(Recorded data)
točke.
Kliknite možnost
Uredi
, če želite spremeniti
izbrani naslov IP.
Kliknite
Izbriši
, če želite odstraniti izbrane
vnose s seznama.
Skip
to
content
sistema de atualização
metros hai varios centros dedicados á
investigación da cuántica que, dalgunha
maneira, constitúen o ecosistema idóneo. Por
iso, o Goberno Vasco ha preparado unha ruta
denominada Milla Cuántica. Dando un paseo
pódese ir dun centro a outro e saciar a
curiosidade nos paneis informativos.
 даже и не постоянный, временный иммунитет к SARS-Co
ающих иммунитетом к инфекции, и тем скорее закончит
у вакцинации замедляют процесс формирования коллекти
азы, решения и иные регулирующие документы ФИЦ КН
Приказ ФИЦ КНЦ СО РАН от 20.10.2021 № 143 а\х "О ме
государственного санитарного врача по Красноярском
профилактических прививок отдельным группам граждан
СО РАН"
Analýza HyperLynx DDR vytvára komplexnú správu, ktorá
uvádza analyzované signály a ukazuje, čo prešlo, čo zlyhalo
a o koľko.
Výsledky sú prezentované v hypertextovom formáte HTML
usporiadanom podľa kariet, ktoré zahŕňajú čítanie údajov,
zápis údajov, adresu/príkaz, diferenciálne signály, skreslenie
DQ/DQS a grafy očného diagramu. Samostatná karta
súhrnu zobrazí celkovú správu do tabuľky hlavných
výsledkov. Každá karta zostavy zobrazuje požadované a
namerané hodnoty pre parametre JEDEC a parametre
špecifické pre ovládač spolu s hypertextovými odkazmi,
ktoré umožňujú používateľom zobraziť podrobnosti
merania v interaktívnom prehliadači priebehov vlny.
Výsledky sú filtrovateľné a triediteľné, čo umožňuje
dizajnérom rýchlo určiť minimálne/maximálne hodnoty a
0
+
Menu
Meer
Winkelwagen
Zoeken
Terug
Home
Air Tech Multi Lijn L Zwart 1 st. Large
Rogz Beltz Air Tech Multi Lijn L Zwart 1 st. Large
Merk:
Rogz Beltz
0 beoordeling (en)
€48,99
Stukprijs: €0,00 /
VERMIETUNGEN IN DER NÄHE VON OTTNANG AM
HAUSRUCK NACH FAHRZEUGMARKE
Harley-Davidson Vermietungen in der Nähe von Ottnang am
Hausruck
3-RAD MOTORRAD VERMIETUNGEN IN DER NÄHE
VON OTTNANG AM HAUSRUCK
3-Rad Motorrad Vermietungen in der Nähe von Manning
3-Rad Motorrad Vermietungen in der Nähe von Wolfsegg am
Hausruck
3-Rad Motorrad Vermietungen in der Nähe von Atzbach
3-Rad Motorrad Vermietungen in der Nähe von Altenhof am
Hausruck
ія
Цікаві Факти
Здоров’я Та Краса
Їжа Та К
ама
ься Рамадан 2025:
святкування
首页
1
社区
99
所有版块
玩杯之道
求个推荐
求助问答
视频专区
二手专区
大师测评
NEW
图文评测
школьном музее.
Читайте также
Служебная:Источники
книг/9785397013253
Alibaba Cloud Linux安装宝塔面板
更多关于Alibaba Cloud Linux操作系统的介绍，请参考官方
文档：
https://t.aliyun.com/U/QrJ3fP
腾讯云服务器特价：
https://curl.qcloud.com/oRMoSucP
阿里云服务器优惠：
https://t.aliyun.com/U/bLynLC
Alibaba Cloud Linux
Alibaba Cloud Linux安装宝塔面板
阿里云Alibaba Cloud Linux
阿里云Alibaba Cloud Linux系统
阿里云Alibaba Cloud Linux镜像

(What the exercise asks)
Scan the records above for the string "údajov", then copy each line where it turns up.

(Result of the exercise)
usporiadanom podľa kariet, ktoré zahŕňajú čítanie údajov,
zápis údajov, adresu/príkaz, diferenciálne signály, skreslenie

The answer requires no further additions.